Kamis, 28 Desember 2017 21:07 Reporter : Bruriy Susanto
Kejahatan di Surabaya meningkat sepanjang 2017, terbanyak kasus narkoba Ilustrasi borgol. ©2015 merdeka.com/arie basuki

Merdeka.com - Perkara penyalahgunaan narkoba, baik itu sabu, ganja, maupun ekstasi masih menjadi perkara tren di tahun 2016 dan 2017, yang diterima penyidik Pidana Umum (Pidum) Kejaksaan Negeri (Kejari) Surabaya.

Tahun 2016, dari bulan Januari hingga Desember, penyidik Kejari Surabaya telah menerima SPDP (surat perintah dimulainya penyidikan) sebanyak 2.231 perkara. Sedangkan di tahun 2017, dalam kurun waktu setahun, sebanyak 2.290 perkara diterima oleh penyidik jaksa Kejari Surabaya.

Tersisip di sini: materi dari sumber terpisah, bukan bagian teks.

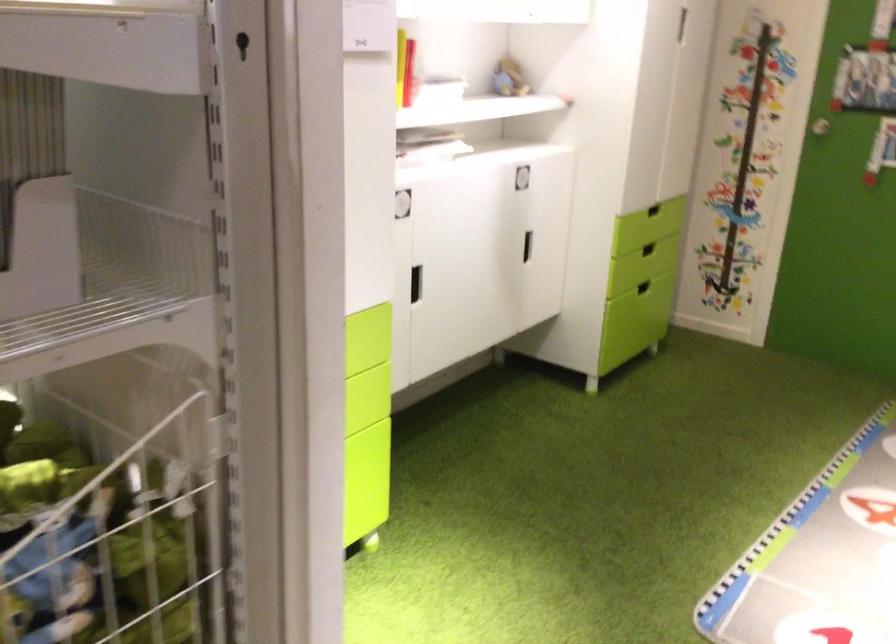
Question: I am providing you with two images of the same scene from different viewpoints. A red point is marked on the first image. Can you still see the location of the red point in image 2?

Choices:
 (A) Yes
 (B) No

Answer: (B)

Dari dua tahun tersebut, perkara yang banyak diterima penyidik jaksa, di urutan pertama masalah narkotika.

"Dari tahun ke tahun, mulai 2016, narkotika masih di urutan pertama dengan 648 perkara. Kemudian di tahun 2017, narkotika masih bertahan di urutan pertama ada 851 perkara diterima penyidik jaksa Kejari Surabaya," kata Kepala Kejari Surabaya Teguh Darmawan, Kamis (28/12).

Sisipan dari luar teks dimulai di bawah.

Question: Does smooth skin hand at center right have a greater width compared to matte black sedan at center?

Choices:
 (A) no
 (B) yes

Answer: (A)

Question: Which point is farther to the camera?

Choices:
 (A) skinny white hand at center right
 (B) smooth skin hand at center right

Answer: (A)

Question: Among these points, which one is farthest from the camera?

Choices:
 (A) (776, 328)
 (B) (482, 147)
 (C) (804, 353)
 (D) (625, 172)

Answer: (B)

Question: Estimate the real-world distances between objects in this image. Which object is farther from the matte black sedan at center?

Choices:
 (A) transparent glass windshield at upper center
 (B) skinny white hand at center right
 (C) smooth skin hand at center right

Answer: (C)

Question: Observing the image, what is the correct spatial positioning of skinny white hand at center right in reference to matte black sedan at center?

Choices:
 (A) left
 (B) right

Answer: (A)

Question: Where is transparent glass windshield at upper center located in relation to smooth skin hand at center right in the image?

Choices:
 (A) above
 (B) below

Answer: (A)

Dalam data didapat dari penyidik Pidana Umum (Pidum), urutan kedua di tahun 2016 itu kasus pencurian dengan 624 perkara, kasus lain-lain seperti tindak pidana ringan 473 perkara, penipuan penggelapan 295 perkara, judi 166 perkara, pemalsuan dokumen 25 perkara.

Untuk di tahun 2017 sendiri, setelah perkara narkotika, urutan kedua kasus pencurian dengan 733 perkara, kasus lain-lain seperti tindak pidana ringan ada 248 perkara, perjudian 136 perkara, penipuan ataupun penggelapan 102 perkara penganiayaan 77 perkara.

Kemudian, kasus kekerasan, penganiayaan, pelecehan seksual dalam perlindungan anak 56 perkara, perdagangan orang sebanyak 42 perkara, kekerasan dalam rumah tangga (KDRT) sebanyak 23 perkara, dan pemalsuan dokumen atau surat 22 perkara.

Menurut Kasi Pidum Kejari Surabaya Didik Adyotomo mengungkapkan selama setahun terakhir di 2017, berkas perkara yang diterimanya sudah dinyatakan tahap II dan dilimpahkan ke Pengadilan Negeri Surabaya sebanyak 2.406 perkara.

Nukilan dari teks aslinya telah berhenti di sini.